Le phishing par URL (lien web) utilise les emails pour inciter les utilisateurs à cliquer sur un lien Internet piégé et ensuite les demander à saisir des informations sensibles sur un faux site Web qui ressemble à un site de confiance authentique. Mais cela peut être réalisé aussi au moyen d’un message SMS ou un message envoyé ou partagé à travers les réseaux sociaux ou via les messageries instantanées, comme WhatsApp, Messanger, Telegram.

Le lien piégé ne doit pas forcément être un URL, mais cela peut être une image, une vidéo, ou un fichier (Word, Excel, PFD, archive zip), peu importe la méthode tant que vous cliquez et ouvrez ses fichiers ou liens.
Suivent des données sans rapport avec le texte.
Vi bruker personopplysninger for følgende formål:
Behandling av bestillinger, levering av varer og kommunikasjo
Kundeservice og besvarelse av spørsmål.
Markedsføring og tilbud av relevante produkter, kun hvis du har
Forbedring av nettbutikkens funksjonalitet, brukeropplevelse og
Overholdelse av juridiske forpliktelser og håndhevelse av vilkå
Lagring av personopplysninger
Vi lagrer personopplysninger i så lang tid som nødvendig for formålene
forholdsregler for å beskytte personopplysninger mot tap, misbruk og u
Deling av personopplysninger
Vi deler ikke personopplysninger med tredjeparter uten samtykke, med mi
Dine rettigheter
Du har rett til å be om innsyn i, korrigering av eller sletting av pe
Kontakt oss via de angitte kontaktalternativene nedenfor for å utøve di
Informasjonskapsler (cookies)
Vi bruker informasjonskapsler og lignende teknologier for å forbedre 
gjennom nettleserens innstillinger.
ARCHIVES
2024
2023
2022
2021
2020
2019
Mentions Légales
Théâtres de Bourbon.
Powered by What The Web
Les documents piégés peuvent être occasionnellement partagés via un support amovible comme les clés USB et les disques durs externes.
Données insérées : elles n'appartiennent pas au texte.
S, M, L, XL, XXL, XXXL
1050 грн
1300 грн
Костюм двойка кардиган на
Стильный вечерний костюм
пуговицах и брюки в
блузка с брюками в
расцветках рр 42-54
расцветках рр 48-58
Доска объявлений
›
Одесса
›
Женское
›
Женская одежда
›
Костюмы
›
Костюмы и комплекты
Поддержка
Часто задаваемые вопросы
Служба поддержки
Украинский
Que ce soit via une pièce jointe piégé ou un site web piégé, les cybercriminels vont avoir recours mêmes ruses, ils vont jouer sur votre peur avec un message de type « URGENT FACTURE IMPAYEE », …régler cette facture sinon on vous coupe le service. Ils peuvent aussi attirer votre curiosité ou se faire passer pour un proche qui a besoin de vous urgemment. Il y a aussi la carte à vous vendre du rêve, les impôts qui vous remboursent, les primes et les aides, que vous avez gagné un voyage, un prix de loterie, ou encore le transferts de fonds. Sauf que le seul gagnant dans ce cas n’est autre que le cybercriminel évidemment.

Notez que le spear phishing est une variante du phishing ciblant une victime spécifique et connue.
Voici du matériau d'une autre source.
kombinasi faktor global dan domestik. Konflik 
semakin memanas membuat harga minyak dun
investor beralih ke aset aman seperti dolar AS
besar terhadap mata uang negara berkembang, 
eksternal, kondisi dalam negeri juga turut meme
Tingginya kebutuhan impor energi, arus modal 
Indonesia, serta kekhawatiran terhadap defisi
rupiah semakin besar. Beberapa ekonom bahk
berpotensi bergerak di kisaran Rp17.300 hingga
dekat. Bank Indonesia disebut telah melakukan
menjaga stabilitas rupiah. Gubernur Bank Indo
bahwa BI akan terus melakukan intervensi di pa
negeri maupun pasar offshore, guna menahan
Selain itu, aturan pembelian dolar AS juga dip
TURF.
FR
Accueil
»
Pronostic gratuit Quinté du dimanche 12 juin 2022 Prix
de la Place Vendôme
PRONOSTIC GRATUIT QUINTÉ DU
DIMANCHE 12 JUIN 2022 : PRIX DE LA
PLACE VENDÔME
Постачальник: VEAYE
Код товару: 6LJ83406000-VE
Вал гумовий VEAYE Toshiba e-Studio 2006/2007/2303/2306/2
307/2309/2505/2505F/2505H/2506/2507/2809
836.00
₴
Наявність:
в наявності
J’espère que vous l’avez compris, toutes les tactiques sont bonnes pour vous ruser et manipuler afin de vous pousser à cliquer sur des liens malveillants ou exécuter des fichiers et programmes piégés.

2- Spoofing

Usurpation d’identité numérique en ligne.

Signifie généralement usurpation d’identité numérique en ligne, il repose sur des techniques d’ingénieries sociales, autrement dit des stratégies de manipulation.

Le spoofing consiste à déguiser une communication provenant d’une source inconnue en communication provenant d’une source connue et fiable.

Le cybercriminel peut se faire passer pour une personne de confiance ou une société partenaire, connue de sa cible. C’est l’art de la substitution en une entité de « confiance » comme prétendre être un collègue ou un supérieur hiérarchique, ou simplement comme un fournisseur de service (électricité, gaz, Internet, poste, banque, etc.)

Le but est de tromper la vigilance de leur cible pour :

Accéder aux informations sensibles personnelles, bancaires ou stratégiques ;
Donner un ordre d’exécution d’une opération ou d’un virement bancaire ;
Contourner les procédures de sécurité et les contrôles d’accès ;
Mener des attaques DDoS.

3- Hijacking Identity

Détournement de votre identité (session) en ligne.

Le Hijacking est une opération durant laquelle un cybercriminel va détourner les données d’identité d’un utilisateur et les utiliser pour atteindre des objectifs malveillants, la majorité sont liés à la fraude financière.

Techniquement, Le cybercriminel va prendre le contrôle d’une session de communication numérique lors d’une connexion ouverte sur un réseau intranet ou internet. Cela permet à l’attaquant d’intercepter le traffic réseau de cette communication et récupérer d’éventuelles informations sensibles tels que les données privées, les mots de passe, les informations d’accès aux services, tels les boîtes emails, sites de banques, réseaux et équipements distants, etc.

Les informations reniflées pourront ensuite servir pour lancer des cyberattaques vers d’autres cibles potentielles.